* _MATERIAL PROVIDED_
☆ ☆ ☆ ☆ ☆ ☆ ☆
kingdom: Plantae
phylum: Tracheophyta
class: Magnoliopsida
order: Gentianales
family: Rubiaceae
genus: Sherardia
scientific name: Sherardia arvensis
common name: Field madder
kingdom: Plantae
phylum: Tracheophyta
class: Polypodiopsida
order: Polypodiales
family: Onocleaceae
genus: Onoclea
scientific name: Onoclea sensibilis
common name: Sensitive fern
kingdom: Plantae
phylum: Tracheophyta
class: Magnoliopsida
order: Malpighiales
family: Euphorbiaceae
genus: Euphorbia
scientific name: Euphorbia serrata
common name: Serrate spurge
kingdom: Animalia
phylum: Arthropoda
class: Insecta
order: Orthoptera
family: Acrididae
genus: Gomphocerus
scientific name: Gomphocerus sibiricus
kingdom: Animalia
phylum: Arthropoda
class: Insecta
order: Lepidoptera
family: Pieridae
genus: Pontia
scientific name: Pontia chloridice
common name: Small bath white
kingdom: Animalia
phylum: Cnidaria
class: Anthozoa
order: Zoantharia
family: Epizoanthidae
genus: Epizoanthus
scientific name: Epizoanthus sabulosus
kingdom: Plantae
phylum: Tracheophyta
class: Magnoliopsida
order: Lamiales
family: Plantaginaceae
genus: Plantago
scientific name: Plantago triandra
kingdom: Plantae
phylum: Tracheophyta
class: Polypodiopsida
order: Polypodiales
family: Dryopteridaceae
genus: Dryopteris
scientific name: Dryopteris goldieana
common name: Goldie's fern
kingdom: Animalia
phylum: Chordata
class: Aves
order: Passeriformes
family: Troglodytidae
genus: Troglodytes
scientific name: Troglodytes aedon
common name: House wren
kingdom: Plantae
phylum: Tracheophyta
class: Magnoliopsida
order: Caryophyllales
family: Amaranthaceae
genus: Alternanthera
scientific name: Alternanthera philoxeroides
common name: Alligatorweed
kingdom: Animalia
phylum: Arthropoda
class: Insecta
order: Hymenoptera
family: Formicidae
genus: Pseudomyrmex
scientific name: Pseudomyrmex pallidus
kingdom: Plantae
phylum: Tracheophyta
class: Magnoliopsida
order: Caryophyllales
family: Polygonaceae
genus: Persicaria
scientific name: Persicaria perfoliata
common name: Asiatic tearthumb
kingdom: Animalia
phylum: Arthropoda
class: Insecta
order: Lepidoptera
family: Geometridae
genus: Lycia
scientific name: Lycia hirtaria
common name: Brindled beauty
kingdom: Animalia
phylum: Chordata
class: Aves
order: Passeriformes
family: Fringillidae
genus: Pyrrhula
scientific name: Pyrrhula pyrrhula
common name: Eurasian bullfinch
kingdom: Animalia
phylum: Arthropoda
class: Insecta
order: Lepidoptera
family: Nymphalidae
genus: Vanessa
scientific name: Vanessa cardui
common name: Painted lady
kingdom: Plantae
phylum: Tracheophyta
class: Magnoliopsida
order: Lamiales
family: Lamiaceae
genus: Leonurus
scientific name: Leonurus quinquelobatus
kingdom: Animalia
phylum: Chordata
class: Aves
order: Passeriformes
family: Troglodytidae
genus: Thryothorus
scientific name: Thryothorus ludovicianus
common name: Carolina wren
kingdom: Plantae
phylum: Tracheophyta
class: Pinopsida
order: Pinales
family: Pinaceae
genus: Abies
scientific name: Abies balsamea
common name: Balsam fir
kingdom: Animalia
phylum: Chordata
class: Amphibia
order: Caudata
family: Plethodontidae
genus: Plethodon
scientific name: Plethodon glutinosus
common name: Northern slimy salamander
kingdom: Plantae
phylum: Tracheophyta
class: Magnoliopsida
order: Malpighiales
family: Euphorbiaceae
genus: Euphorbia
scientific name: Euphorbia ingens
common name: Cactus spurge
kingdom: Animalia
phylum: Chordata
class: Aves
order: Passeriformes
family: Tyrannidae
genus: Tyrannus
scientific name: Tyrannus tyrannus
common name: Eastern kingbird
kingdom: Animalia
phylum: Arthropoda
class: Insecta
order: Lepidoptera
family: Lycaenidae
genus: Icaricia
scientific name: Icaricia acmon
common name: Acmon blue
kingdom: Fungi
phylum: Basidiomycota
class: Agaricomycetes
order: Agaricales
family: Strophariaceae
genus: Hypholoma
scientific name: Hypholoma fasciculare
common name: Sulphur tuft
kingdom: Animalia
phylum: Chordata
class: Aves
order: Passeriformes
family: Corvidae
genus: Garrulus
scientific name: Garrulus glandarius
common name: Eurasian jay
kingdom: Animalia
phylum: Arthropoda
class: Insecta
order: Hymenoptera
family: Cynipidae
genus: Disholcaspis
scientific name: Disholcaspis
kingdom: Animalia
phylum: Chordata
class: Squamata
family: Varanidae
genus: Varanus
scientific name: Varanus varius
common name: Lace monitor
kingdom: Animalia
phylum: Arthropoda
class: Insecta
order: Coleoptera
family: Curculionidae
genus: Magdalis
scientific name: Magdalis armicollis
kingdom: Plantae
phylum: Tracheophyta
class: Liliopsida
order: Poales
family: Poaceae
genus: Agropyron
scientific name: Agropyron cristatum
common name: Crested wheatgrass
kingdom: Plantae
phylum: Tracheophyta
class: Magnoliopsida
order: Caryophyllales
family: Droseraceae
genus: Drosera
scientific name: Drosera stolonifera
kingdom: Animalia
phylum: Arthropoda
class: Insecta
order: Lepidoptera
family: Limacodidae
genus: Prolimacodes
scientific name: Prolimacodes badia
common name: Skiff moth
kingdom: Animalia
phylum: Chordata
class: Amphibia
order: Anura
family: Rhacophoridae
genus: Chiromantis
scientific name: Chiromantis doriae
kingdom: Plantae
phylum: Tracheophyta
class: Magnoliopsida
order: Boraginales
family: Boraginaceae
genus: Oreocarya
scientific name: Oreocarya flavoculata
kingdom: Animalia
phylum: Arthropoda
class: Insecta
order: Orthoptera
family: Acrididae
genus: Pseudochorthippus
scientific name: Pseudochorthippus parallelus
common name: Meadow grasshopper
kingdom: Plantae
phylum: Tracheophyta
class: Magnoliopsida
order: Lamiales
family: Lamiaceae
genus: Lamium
☆ ☆ ☆ ☆ ☆ ☆ ☆
* _AIM OF THE EXERCISE_
Render the lines of the material from the one containing "genus: Chiromantis" through the end, both included, as a Markdown table with the columns "No." and "Entry". Number each line and leave out any blank lines.

* _EXPECTED ANSWER_
| No. | Entry |
|---|---|
| 1 | genus: Chiromantis |
| 2 | scientific name: Chiromantis doriae |
| 3 | kingdom: Plantae |
| 4 | phylum: Tracheophyta |
| 5 | class: Magnoliopsida |
| 6 | order: Boraginales |
| 7 | family: Boraginaceae |
| 8 | genus: Oreocarya |
| 9 | scientific name: Oreocarya flavoculata |
| 10 | kingdom: Animalia |
| 11 | phylum: Arthropoda |
| 12 | class: Insecta |
| 13 | order: Orthoptera |
| 14 | family: Acrididae |
| 15 | genus: Pseudochorthippus |
| 16 | scientific name: Pseudochorthippus parallelus |
| 17 | common name: Meadow grasshopper |
| 18 | kingdom: Plantae |
| 19 | phylum: Tracheophyta |
| 20 | class: Magnoliopsida |
| 21 | order: Lamiales |
| 22 | family: Lamiaceae |
| 23 | genus: Lamium |